Fig. 2.

The five morphological cases analysed in the study: low power image (left) and high power image (right). Panel a: case 1, reactive lymphocytes in viral infection (EBV), showing typical abnormal polymorphic reactive T lymphocytes in an otherwise normal cellular background. Panel b: case 2, inherited Pelger–Huet disorder, showing neutrophils with typical spectacle-like bi-lobed nuclei and condensed chromatin. The neutrophil granulation and cellular background were normal making myelodysplasia less likely. Panel c: case 3, microangiopathic haemolysis, showing thrombocytopenia, keratocytes, fragmentation and general haemolysis. Reactive lymphocytes are shown at low power and in the inset panel. Panel d: case 4, haemoglobin SC disease, with target cells, contracted cells, polychromasia, nucleated erythrocytes and boat-shaped cells. There is also an acute leukaemia with primitive blast cells (inset and low power panels) and abnormal neutrophils.
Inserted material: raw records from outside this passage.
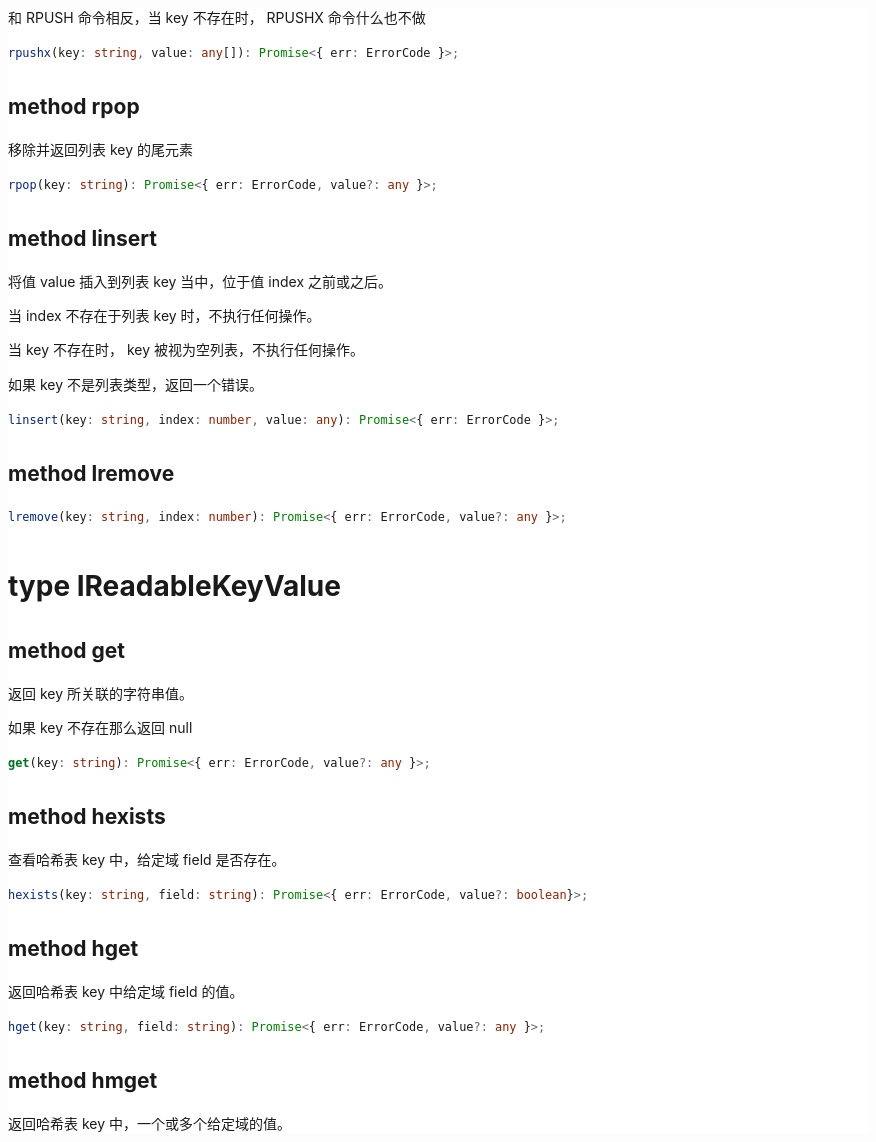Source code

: 和 RPUSH 命令相反，当 key 不存在时， RPUSHX 命令什么也不做
```typescript
rpushx(key: string, value: any[]): Promise<{ err: ErrorCode }>;
```

## method rpop
移除并返回列表 key 的尾元素
```typescript
rpop(key: string): Promise<{ err: ErrorCode, value?: any }>;
```

## method linsert
将值 value 插入到列表 key 当中，位于值 index 之前或之后。

当 index 不存在于列表 key 时，不执行任何操作。

当 key 不存在时， key 被视为空列表，不执行任何操作。

如果 key 不是列表类型，返回一个错误。
```typescript
linsert(key: string, index: number, value: any): Promise<{ err: ErrorCode }>;
```

## method lremove
```typescript
lremove(key: string, index: number): Promise<{ err: ErrorCode, value?: any }>;
```


# <a name="IReadableKeyValue">type IReadableKeyValue</a>
## method get
返回 key 所关联的字符串值。

如果 key 不存在那么返回 null
```typescript
get(key: string): Promise<{ err: ErrorCode, value?: any }>;
```

## method hexists
查看哈希表 key 中，给定域 field 是否存在。

```typescript
hexists(key: string, field: string): Promise<{ err: ErrorCode, value?: boolean}>;
```
## method hget
返回哈希表 key 中给定域 field 的值。

```typescript
hget(key: string, field: string): Promise<{ err: ErrorCode, value?: any }>;
```

## method hmget
返回哈希表 key 中，一个或多个给定域的值。
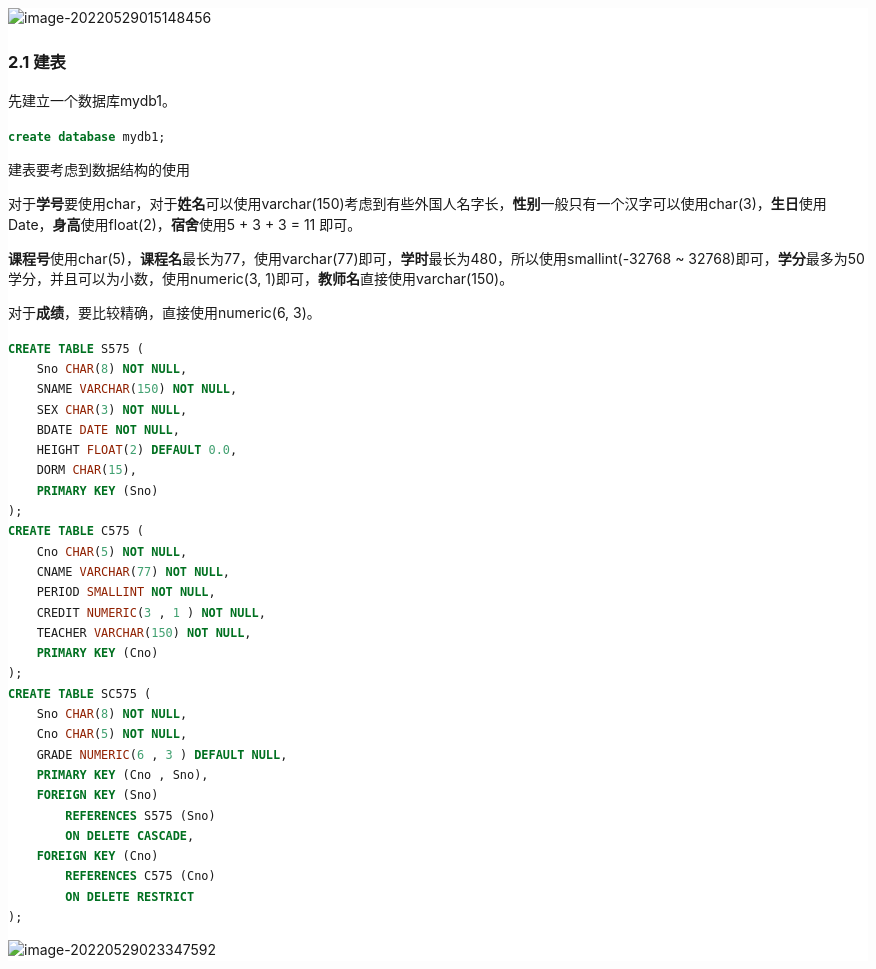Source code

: ![image-20220529015148456](https://hijack.oss-cn-chengdu.aliyuncs.com/typoraimg/image-20220529015148456.png)



### 2.1 建表

先建立一个数据库mydb1。

```sql
create database mydb1;
```

建表要考虑到数据结构的使用

对于**学号**要使用char，对于**姓名**可以使用varchar(150)考虑到有些外国人名字长，**性别**一般只有一个汉字可以使用char(3)，**生日**使用Date，**身高**使用float(2)，**宿舍**使用5 + 3 + 3 = 11 即可。

**课程号**使用char(5)，**课程名**最长为77，使用varchar(77)即可，**学时**最长为480，所以使用smallint(-32768 ~ 32768)即可，**学分**最多为50学分，并且可以为小数，使用numeric(3, 1)即可，**教师名**直接使用varchar(150)。

对于**成绩**，要比较精确，直接使用numeric(6, 3)。

```sql
CREATE TABLE S575 (
    Sno CHAR(8) NOT NULL,
    SNAME VARCHAR(150) NOT NULL,
    SEX CHAR(3) NOT NULL,
    BDATE DATE NOT NULL,
    HEIGHT FLOAT(2) DEFAULT 0.0,
    DORM CHAR(15),
    PRIMARY KEY (Sno)
);
CREATE TABLE C575 (
    Cno CHAR(5) NOT NULL,
    CNAME VARCHAR(77) NOT NULL,
    PERIOD SMALLINT NOT NULL,
    CREDIT NUMERIC(3 , 1 ) NOT NULL,
    TEACHER VARCHAR(150) NOT NULL,
    PRIMARY KEY (Cno)
);
CREATE TABLE SC575 (
    Sno CHAR(8) NOT NULL,
    Cno CHAR(5) NOT NULL,
    GRADE NUMERIC(6 , 3 ) DEFAULT NULL,
    PRIMARY KEY (Cno , Sno),
    FOREIGN KEY (Sno)
        REFERENCES S575 (Sno)
        ON DELETE CASCADE,
    FOREIGN KEY (Cno)
        REFERENCES C575 (Cno)
        ON DELETE RESTRICT
);
```

![image-20220529023347592](https://hijack.oss-cn-chengdu.aliyuncs.com/typoraimg/image-20220529023347592.png)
Panel e: case 5, oxidative haemolysis, shown principally by bite cells, but accompanied by other erythrocyte damage. Also present are lymphoid cells of adult T-cell leukaemia lymphoma, including the example with basophilic cytoplasm and typical lobulated and unfolded nuclei (inset panel), and a further example with folded convoluted nuclei visible on the low power image.